XML 52 R17.htm IDEA: XBRL DOCUMENT v3.3.0.814
Financial Commitments
9 Months Ended
Sep. 30, 2015
Financial Commitments [Abstract]  
Financial Commitments

(10)     Financial Commitments

 

Amended Credit Agreement

 

On June 5, 2014, the Company entered into a Sixth Amended and Restated Credit Agreement, (the “Credit Agreement”) restructuring its former $300 million revolving credit facility and $200 million Term Loan. All outstanding amounts under the Fifth Amended and Restated Credit Agreement were repaid in full using proceeds of the Credit Agreement.
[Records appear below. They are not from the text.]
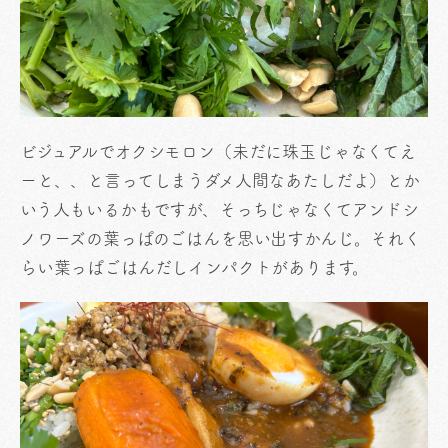
ビジュアルでオクシモロン（未だに珠玉じゃなくてえ
ーと、、と言ってしまうダメ人間なあたしだよ）とか
いう人もいるかもですが、そっちじゃなくてアンドシ
ノワーズの葉っぱのごはんを思い出すかんじ。それく
らい葉っぱごはんだしインパクトがあります。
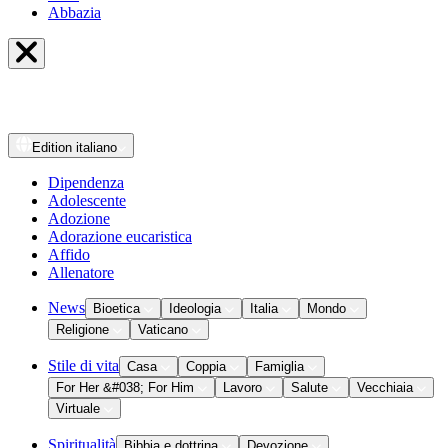
Abbazia
Edition
italiano
Dipendenza
Adolescente
Adozione
Adorazione eucaristica
Affido
Allenatore
News
Bioetica
Ideologia
Italia
Mondo
Religione
Vaticano
Stile di vita
Casa
Coppia
Famiglia
For Her &#038; For Him
Lavoro
Salute
Vecchiaia
Virtuale
Spiritualità
Bibbia e dottrina
Devozione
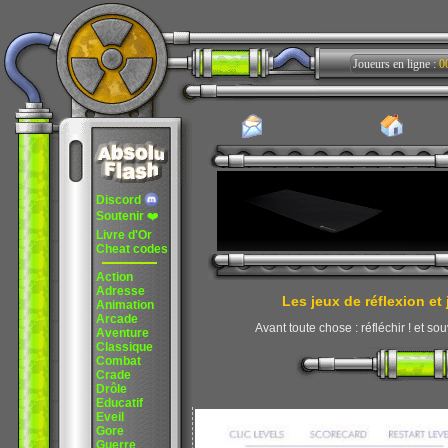
Joueurs en ligne :
0
Discord
Soutenir
❤️
Livre d'Or
Cheat codes
Action
Adresse
Les jeux de réflexion et
Animation
Arcade
Avant toute chose : réfléchir ! et sou
Aventure
Classique
Combat
Crade
Drôle
Educatif
Eveil
Gore
Guerre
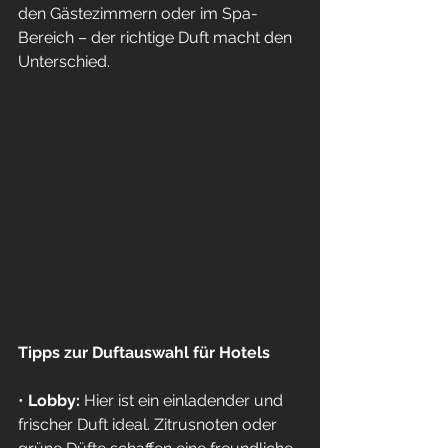
den Gästezimmern oder im Spa-
Bereich – der richtige Duft macht den 
Unterschied.
Tipps zur Duftauswahl für Hotels
• 
Lobby:
 Hier ist ein einladender und 
frischer Duft ideal. Zitrusnoten oder 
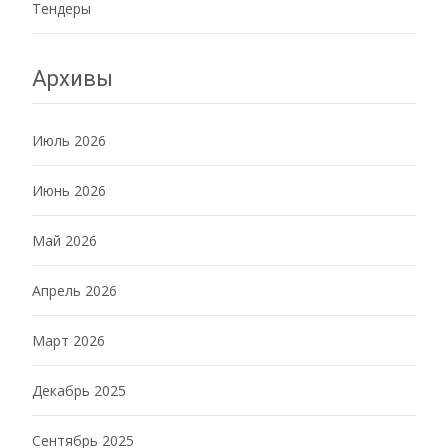
Тендеры
Архивы
Июль 2026
Июнь 2026
Май 2026
Апрель 2026
Март 2026
Декабрь 2025
Сентябрь 2025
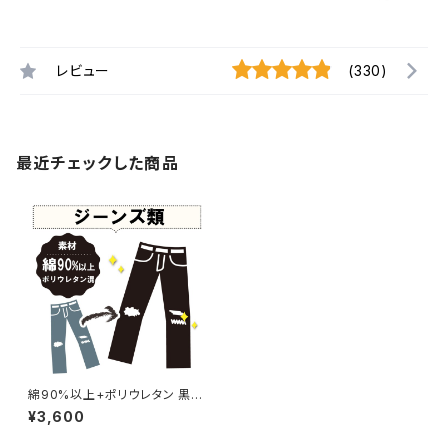
レビュー
(330)
最近チェックした商品
綿90%以上+ポリウレタン 黒染
め ジーンズ 【元色：グレー - 色
¥3,600
あせあり】 -染め直し[漆黒 - Bl
ack]401-0047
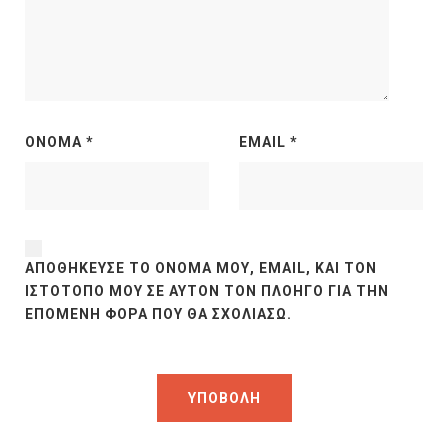
ΌΝΟΜΑ
*
EMAIL
*
ΑΠΟΘΉΚΕΥΣΕ ΤΟ ΌΝΟΜΆ ΜΟΥ, EMAIL, ΚΑΙ ΤΟΝ
ΙΣΤΌΤΟΠΟ ΜΟΥ ΣΕ ΑΥΤΌΝ ΤΟΝ ΠΛΟΗΓΌ ΓΙΑ ΤΗΝ
ΕΠΌΜΕΝΗ ΦΟΡΆ ΠΟΥ ΘΑ ΣΧΟΛΙΆΣΩ.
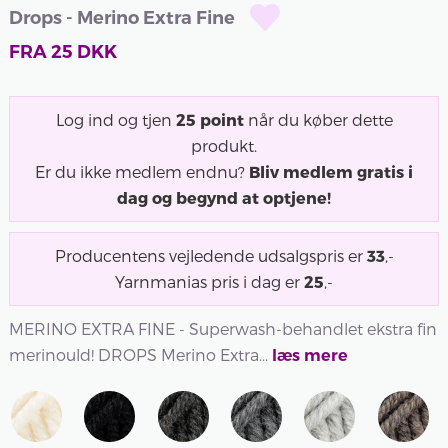
Drops - Merino Extra Fine
FRA
25
DKK
Log ind og tjen
25
point
når du køber dette
produkt.
Er du ikke medlem endnu?
Bliv medlem gratis i
dag og begynd at optjene!
Producentens vejledende udsalgspris er
33
,-
Yarnmanias pris i dag er
25
,-
MERINO EXTRA FINE - Superwash-behandlet ekstra fin
merinould! DROPS Merino Extra...
læs mere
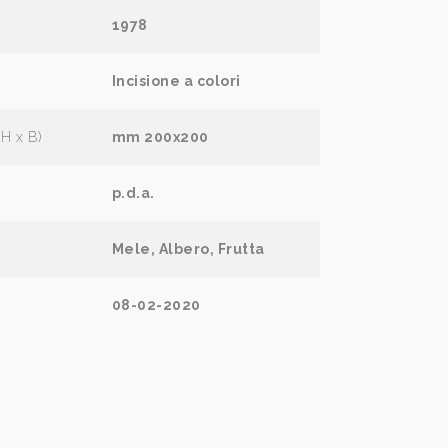
1978
Incisione a colori
(H x B)
mm 200x200
p.d.a.
Mele, Albero, Frutta
08-02-2020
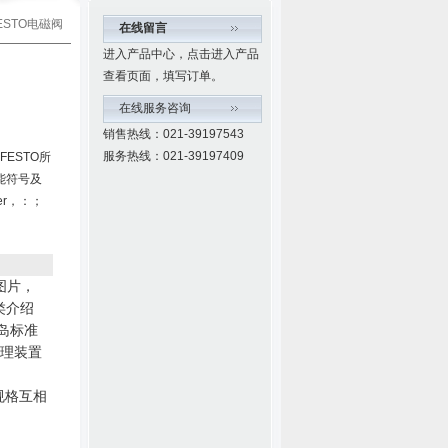
FESTO电磁阀
在线留言
进入产品中心，点击进入产品
查看页面，填写订单。
在线服务咨询
销售热线：021-39197543
服务热线：021-39197409
，FESTO所
能符号及
er，：；
图片，
类介绍
岛标准
理装置
规格互相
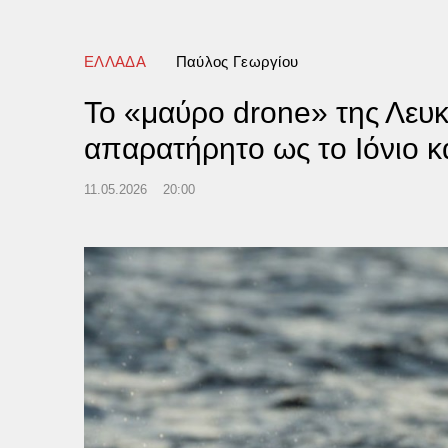
ΕΛΛΑΔΑ
Παύλος Γεωργίου
Το «μαύρο drone» της Λευ
απαρατήρητο ως το Ιόνιο κα
11.05.2026
20:00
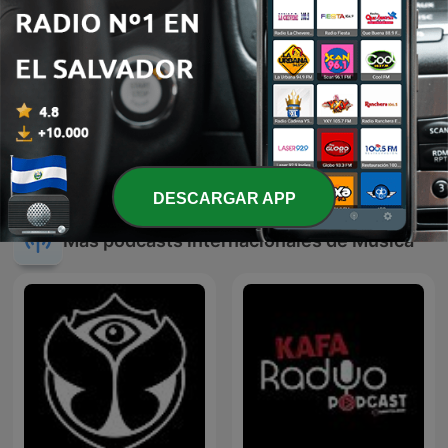
BOLEROS Y TRIOS
Reggaeton
ROMANTICOS
DESCARGAR APP
Más podcasts internacionales de Música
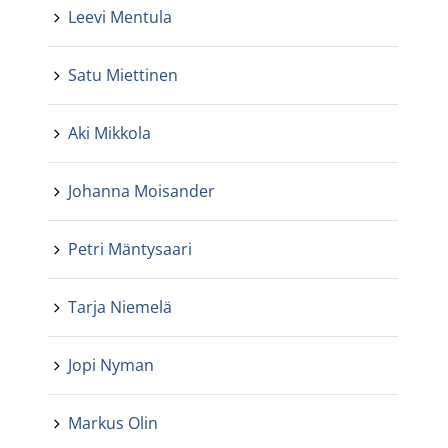
Leevi Mentula
Satu Miettinen
Aki Mikkola
Johanna Moisander
Petri Mäntysaari
Tarja Niemelä
Jopi Nyman
Markus Olin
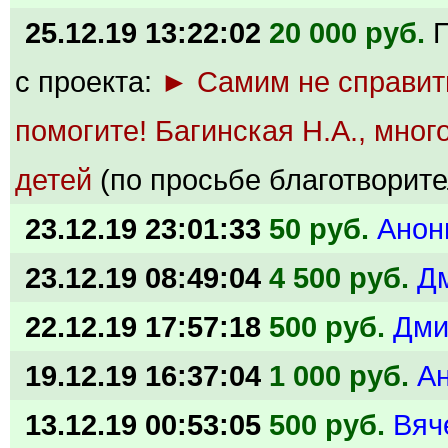
25.12.19 13:22:02
20 000 руб.
с проекта:
► Самим не справит
помогите! Багинская Н.А., мног
детей
(по просьбе благотворите
23.12.19 23:01:33
50 руб.
Анон
23.12.19 08:49:04
4 500 руб.
Д
22.12.19 17:57:18
500 руб.
Дми
19.12.19 16:37:04
1 000 руб.
А
13.12.19 00:53:05
500 руб.
Вяч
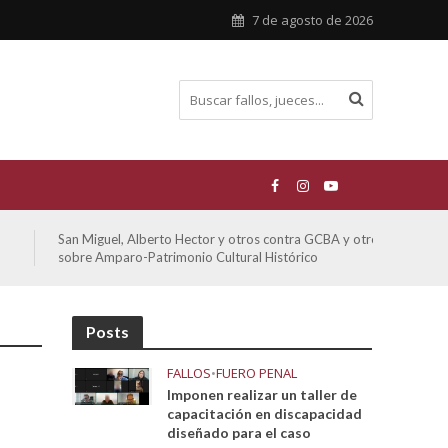
7 de agosto de 2026
San Miguel, Alberto Hector y otros contra GCBA y otros
De Mo
sobre Amparo-Patrimonio Cultural Histórico
sobr
Posts
FALLOS
•
FUERO PENAL
Imponen realizar un taller de
capacitación en discapacidad
diseñado para el caso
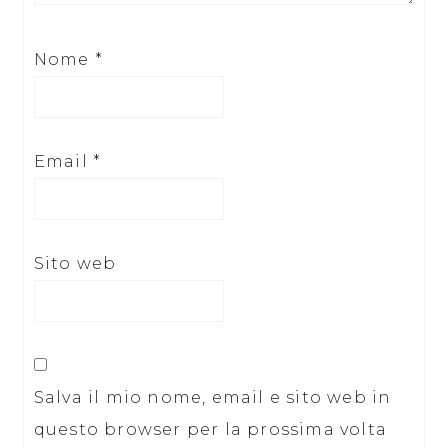
Nome
*
Email
*
Sito web
Salva il mio nome, email e sito web in
questo browser per la prossima volta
The new agreement provides for a $300 million revolving credit facility (the “Revolving Credit Facility") and a  $250 million term loan (the “Term Loan”) with Bank of America, N.A. as Administrative Agent, Swing Line Lender and L/C Issuer and a syndicate of other lenders. The Term Loan principal is to be repaid on a quarterly basis, with 6.0% of the original total outstanding principal repaid in year 1, 9.0% in year 2, 12.0% in year 3, 15.0% in year 4 and 13.5% in year 5 along with a balloon payment of the remaining 44.5% due at maturity. Borrowings under the Revolving Credit Facility bear interest based either on Bank of America’s prime lending rate or the London Interbank Offered Rate (“LIBOR”) plus an applicable margin. Borrowings under the Term Loan bear interest based on LIBOR plus an applicable margin. Included in the Credit Agreement is a special provision allowing an additional accordion provision, which the Company may opt to utilize at a future date to increase either the Revolving Credit Facility or establish one or more new term loan commitments, up to an aggregate amount not to exceed $300 million. The Credit Agreement provides a sublimit for the issuance of letters of credit up to the aggregate amount of $150 million. Both the Revolving Credit Facility and the Term Loan mature on June 5, 2019.

 

The Revolving Credit Facility and Term Loan include usual and customary covenants for credit facilities of this type, including covenants providing maximum allowable ranges of consolidated leverage ratios from 3.75:1.00 to 2.75:1.00 over a range of five years and maintaining a minimum consolidated fixed charge coverage ratio of 1.25:1.00. The Credit Agreement eliminated the other covenant requirements that were formerly held under the Fifth Amended and Restated Credit Agreement.

 

Substantially all of the Company’s subsidiaries unconditionally guarantee the obligations of the Company under the Credit Agreement. The obligations under the Credit Agreement are secured by a lien on all personal property of the Company and its subsidiaries party thereto.  The Term Loan balance was $229.4 million at September 30, 2015 and $242.5 million at December 31, 2014.

 

As discussed in Note 7. Commitments and Contingencies and Note 16. Subsequent Event, during the three months ended September 30, 2015 the Company recognized a non-cash, pre-tax charge of $23.9 million as a result of an adverse ruling on the Brightwater litigation matter. The financial impact of this charge caused the Company to breach its financial covenants under the Credit Agreement. On November 13, 2015, the Company received a waiver from the Credit Agreement lenders. Therefore, the Company is not in default under the Credit Agreement.

 

The Company had $140.0 million of outstanding borrowings under its Revolving Facility as of September 30, 2015 and $130.0 million as of December 31, 2014. The net change in borrowings under the Revolving Facility comprises all “Proceeds from debt” and a significant portion of all “Repayment of debt” as presented in the Consolidated Condensed Statements of Cash Flows. The Company utilized the Revolving Facility for letters of credit in the amount of $0.2 million as of September 30, 2015 and $1.0 million as of December 31, 2014. Accordingly, at September 30, 2015, the Company had $159.8 million available to borrow under the Revolving Facility.